ABSTRACT

The term “dyskinesia” is particularly used for hereditary paroxysmal movement disorders such as dystonia, choreoathetosis, and ballism, and for drug-induced complications such as levodopainduced dyskinesia (LID) or tardive dyskinesia (TD). Dyskinesias represent common and severe movement disorders and are regarded as a basal ganglia disorder, that is, they are based within brain structures that are crucial for the initiation and processing of voluntary and automatic movements. However, the limited knowledge about the pathophysiology of various types of dyskinesias hampers the development of effective therapeutics. Dyskinesias are dif‰cult to treat and often lead to severe disabilities in patients.

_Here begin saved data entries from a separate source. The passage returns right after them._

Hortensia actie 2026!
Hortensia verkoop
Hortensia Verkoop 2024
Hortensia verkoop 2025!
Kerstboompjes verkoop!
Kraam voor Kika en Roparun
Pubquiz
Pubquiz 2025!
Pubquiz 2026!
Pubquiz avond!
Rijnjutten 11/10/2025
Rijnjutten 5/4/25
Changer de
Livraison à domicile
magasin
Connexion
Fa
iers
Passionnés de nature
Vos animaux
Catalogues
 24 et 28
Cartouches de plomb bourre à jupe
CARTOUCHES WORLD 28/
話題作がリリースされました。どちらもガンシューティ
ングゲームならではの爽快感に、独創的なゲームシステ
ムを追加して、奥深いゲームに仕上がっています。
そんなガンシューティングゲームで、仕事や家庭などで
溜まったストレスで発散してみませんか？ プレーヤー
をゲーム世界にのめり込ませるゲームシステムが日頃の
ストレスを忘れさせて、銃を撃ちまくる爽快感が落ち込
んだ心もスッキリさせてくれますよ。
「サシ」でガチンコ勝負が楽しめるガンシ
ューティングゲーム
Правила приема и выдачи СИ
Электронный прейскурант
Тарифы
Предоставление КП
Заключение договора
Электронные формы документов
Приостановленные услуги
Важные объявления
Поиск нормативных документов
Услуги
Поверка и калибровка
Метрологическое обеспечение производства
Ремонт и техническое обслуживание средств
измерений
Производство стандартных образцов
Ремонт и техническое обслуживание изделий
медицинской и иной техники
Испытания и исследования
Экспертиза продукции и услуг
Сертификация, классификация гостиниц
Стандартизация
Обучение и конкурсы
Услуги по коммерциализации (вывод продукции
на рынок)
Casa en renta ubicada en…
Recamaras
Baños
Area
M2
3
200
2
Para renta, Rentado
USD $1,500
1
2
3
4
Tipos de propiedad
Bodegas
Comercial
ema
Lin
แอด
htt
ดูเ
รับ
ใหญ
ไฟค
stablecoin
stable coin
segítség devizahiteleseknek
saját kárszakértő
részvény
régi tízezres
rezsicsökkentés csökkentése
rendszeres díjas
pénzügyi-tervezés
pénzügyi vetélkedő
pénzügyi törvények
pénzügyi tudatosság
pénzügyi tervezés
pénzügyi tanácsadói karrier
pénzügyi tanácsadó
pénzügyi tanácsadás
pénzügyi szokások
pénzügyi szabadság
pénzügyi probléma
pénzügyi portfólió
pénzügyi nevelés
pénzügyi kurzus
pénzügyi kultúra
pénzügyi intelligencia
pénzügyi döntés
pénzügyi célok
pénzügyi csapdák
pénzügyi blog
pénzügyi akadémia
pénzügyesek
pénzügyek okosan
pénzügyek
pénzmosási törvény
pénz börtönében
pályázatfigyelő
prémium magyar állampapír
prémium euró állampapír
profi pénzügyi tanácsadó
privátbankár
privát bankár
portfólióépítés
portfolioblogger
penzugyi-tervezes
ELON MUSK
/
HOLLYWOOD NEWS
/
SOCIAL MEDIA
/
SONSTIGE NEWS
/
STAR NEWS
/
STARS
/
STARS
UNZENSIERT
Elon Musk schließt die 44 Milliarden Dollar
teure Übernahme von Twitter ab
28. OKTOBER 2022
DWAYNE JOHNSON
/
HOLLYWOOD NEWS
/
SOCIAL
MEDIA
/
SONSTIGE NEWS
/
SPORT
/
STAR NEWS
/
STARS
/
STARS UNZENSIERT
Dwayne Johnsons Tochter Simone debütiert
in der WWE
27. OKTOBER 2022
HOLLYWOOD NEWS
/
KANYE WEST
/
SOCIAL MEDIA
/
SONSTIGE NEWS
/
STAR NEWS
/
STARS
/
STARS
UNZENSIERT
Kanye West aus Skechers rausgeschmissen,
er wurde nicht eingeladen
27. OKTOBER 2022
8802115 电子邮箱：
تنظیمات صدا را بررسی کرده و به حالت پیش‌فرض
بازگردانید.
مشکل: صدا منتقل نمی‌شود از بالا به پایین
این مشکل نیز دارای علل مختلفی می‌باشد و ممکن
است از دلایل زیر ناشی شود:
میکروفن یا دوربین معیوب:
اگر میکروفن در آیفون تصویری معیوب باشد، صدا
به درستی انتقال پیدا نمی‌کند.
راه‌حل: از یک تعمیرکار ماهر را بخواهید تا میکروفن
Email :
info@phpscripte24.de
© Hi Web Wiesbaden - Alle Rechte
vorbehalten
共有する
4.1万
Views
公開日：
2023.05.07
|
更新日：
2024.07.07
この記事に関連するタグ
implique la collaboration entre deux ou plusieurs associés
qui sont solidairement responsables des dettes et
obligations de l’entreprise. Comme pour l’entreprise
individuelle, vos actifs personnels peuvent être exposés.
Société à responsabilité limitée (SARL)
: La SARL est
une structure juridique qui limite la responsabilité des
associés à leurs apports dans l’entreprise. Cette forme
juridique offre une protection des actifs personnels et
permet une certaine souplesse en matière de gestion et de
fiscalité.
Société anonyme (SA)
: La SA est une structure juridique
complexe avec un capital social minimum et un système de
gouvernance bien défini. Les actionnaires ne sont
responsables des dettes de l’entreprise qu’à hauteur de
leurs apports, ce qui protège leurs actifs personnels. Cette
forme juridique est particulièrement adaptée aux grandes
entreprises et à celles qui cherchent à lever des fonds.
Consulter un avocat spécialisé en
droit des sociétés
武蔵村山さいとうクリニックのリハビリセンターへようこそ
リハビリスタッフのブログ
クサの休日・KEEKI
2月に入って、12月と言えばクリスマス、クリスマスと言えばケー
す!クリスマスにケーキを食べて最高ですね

Although the etiology of different forms (e.g., hereditary and drug-induced) of this disabling condition is heterogeneous, it cannot be excluded that they share, at least in part, common pathophysiological mechanisms and have identical targets for new strategies in prevention and therapy. For example, clinical and epidemiological studies in humans revealed that the severity of dyskinesias and the frequency of paroxysmal forms are altered by factors such as the onset of puberty, pregnancy, cyclical changes, and stress, indicating an underlying hormonal component (Kranick et al. 2010; Soorani-Lunsing et al. 1994; Weber and Lerche 2009). Therefore, this chapter focuses on the possible pathophysiological, preventive, and therapeutic role of the “neuroactive steroid” dehydroepiandrosterone (DHEA) in drug-induced and hereditary paroxysmal dyskinesias.